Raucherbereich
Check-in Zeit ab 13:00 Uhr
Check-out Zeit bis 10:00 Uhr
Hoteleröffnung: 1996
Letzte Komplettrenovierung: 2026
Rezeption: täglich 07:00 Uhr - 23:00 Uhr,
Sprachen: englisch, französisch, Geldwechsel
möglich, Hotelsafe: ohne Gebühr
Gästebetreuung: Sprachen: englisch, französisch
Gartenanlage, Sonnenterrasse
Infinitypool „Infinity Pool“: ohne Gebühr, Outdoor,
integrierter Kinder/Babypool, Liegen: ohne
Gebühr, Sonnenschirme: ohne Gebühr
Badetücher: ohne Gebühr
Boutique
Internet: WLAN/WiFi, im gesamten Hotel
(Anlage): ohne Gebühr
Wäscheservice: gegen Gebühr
====
| ASSIGNED TASK |
Copy the text of the entry above line for line, keeping every word, number, and punctuation mark unchanged.

| EXERCISE RESPONSE |
Raucherbereich
Check-in Zeit ab 13:00 Uhr
Check-out Zeit bis 10:00 Uhr
Hoteleröffnung: 1996
Letzte Komplettrenovierung: 2026
Rezeption: täglich 07:00 Uhr - 23:00 Uhr,
Sprachen: englisch, französisch, Geldwechsel
möglich, Hotelsafe: ohne Gebühr
Gästebetreuung: Sprachen: englisch, französisch
Gartenanlage, Sonnenterrasse
Infinitypool „Infinity Pool“: ohne Gebühr, Outdoor,
integrierter Kinder/Babypool, Liegen: ohne
Gebühr, Sonnenschirme: ohne Gebühr
Badetücher: ohne Gebühr
Boutique
Internet: WLAN/WiFi, im gesamten Hotel
(Anlage): ohne Gebühr
Wäscheservice: gegen Gebühr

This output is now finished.